DATASET RECORDS below:

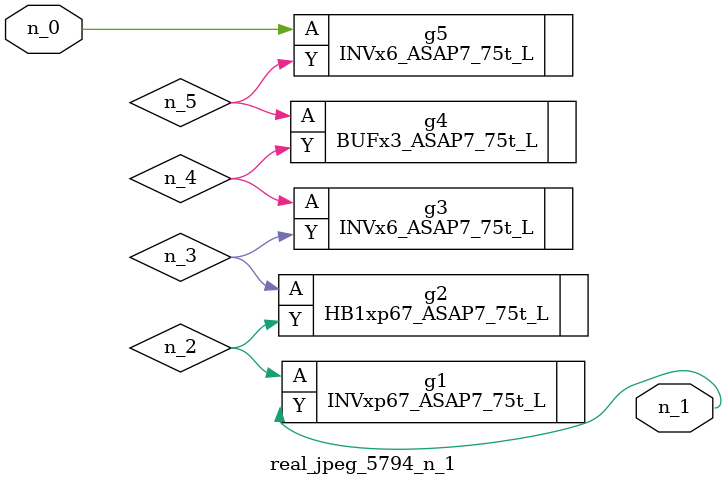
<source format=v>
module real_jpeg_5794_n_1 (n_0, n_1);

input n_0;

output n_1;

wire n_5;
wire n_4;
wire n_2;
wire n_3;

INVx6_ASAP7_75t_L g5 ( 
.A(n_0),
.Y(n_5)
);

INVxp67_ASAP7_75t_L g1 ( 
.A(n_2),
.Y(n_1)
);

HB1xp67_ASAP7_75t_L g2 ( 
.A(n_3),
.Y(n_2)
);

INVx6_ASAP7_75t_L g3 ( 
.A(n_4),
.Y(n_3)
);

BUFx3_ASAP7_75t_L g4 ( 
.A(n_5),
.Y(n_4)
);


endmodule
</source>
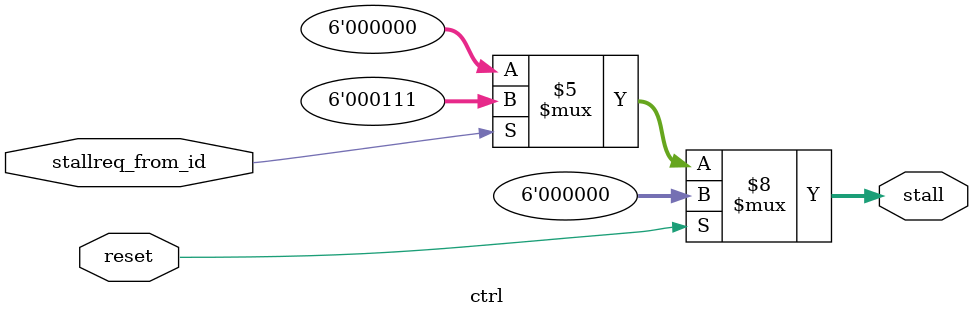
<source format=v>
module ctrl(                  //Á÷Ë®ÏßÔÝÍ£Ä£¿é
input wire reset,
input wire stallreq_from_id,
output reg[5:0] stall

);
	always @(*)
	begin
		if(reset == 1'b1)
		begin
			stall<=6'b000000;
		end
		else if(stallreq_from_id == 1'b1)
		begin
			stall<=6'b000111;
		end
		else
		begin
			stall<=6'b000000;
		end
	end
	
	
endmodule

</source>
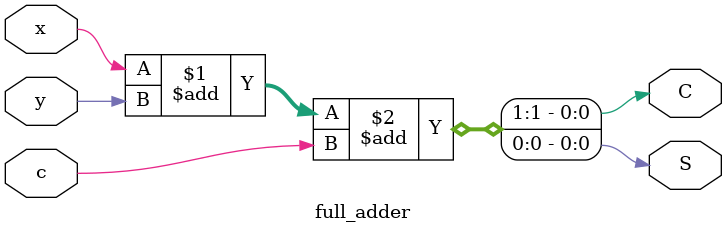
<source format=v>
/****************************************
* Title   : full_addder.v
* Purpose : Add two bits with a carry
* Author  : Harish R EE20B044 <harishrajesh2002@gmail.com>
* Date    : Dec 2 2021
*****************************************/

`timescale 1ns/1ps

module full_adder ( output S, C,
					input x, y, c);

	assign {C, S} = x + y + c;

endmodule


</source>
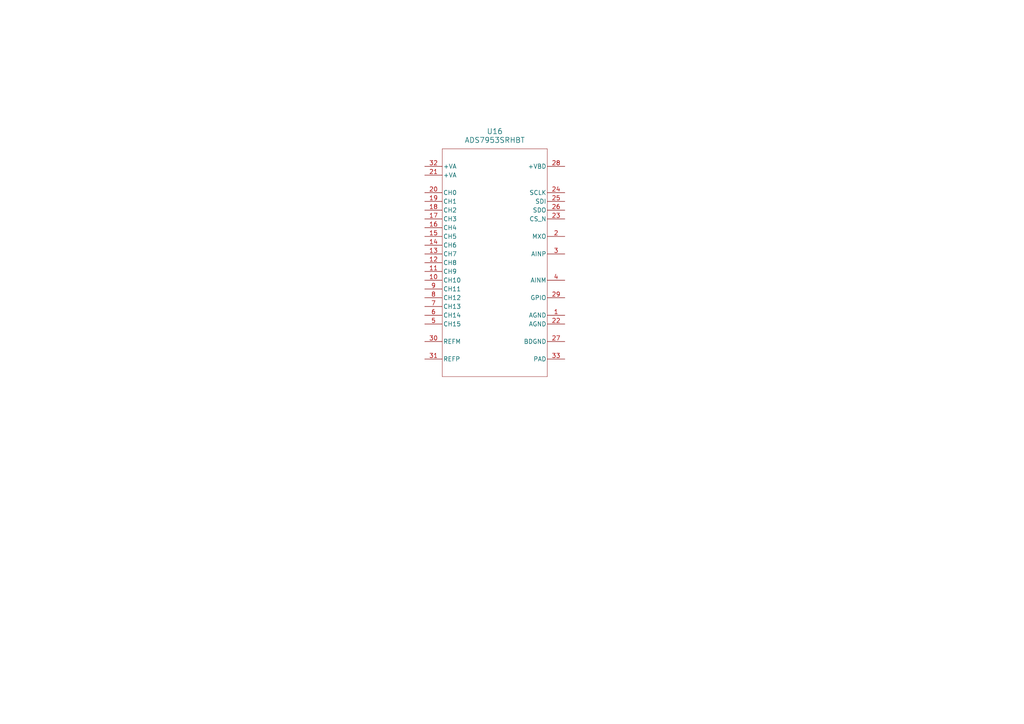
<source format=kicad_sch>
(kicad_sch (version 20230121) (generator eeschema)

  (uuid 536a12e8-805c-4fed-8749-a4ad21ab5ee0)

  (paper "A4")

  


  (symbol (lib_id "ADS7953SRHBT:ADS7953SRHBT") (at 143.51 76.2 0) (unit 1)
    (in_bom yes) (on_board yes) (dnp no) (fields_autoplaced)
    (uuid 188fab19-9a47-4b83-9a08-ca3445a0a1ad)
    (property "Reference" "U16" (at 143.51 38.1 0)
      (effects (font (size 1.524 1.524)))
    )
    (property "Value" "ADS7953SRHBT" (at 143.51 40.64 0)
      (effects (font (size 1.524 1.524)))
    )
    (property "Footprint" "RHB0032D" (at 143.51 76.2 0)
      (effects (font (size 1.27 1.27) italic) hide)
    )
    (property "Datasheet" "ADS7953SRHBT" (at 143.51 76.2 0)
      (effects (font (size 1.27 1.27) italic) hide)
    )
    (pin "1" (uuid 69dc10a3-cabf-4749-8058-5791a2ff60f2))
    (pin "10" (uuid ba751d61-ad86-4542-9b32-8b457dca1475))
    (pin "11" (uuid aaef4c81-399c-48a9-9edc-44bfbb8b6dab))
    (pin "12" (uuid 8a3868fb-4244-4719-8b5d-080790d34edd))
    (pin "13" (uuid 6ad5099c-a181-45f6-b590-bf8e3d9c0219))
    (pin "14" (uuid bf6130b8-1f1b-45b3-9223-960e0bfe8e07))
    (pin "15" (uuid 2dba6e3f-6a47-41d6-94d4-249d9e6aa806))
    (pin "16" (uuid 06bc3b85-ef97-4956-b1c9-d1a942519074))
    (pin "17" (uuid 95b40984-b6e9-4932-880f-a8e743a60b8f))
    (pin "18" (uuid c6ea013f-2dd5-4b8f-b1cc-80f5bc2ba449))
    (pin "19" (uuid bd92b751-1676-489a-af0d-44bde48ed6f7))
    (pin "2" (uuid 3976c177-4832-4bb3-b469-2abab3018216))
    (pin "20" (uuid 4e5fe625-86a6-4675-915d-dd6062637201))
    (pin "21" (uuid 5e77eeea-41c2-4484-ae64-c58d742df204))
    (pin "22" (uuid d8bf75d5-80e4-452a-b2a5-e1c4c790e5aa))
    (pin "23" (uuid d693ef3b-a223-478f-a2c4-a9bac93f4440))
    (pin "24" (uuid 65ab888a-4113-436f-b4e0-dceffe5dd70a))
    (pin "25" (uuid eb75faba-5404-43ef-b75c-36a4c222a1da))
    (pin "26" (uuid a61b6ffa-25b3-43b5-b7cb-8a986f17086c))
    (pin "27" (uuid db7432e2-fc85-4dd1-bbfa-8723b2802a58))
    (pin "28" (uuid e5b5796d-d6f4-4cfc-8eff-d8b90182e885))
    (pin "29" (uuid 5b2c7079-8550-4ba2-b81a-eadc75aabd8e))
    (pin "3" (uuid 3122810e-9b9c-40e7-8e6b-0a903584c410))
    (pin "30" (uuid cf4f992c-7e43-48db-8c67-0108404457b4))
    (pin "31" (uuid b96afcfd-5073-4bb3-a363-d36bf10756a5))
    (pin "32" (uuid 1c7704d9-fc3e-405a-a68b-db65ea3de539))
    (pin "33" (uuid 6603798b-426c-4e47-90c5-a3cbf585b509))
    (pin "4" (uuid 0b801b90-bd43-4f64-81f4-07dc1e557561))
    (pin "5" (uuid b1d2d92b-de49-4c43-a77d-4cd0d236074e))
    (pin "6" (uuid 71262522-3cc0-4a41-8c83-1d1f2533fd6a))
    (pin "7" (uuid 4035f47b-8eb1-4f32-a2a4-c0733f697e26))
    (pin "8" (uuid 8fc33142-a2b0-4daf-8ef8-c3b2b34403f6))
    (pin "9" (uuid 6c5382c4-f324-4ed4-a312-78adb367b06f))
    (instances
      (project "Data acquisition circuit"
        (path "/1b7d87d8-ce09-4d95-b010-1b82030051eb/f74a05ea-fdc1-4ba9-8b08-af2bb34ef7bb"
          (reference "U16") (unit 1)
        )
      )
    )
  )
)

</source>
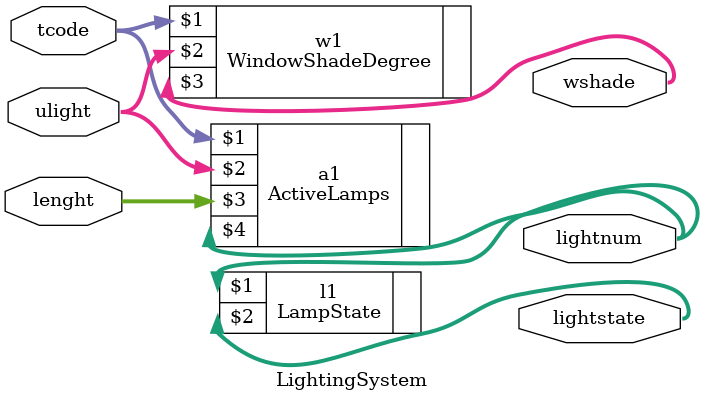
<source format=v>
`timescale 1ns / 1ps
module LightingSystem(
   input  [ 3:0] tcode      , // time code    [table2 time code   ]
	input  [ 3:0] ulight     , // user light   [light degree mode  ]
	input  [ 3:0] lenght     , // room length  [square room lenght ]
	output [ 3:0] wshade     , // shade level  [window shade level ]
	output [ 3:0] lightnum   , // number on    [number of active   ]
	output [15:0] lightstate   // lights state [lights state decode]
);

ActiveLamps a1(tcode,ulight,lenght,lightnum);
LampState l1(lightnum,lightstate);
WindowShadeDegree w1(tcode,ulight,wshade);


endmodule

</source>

End of DATASET RECORDS.

# [WORK REQUIRED]
Reply with a number alone, the number of lines of the records that hold the word "ulight".

# [YOUR SOLUTION]
3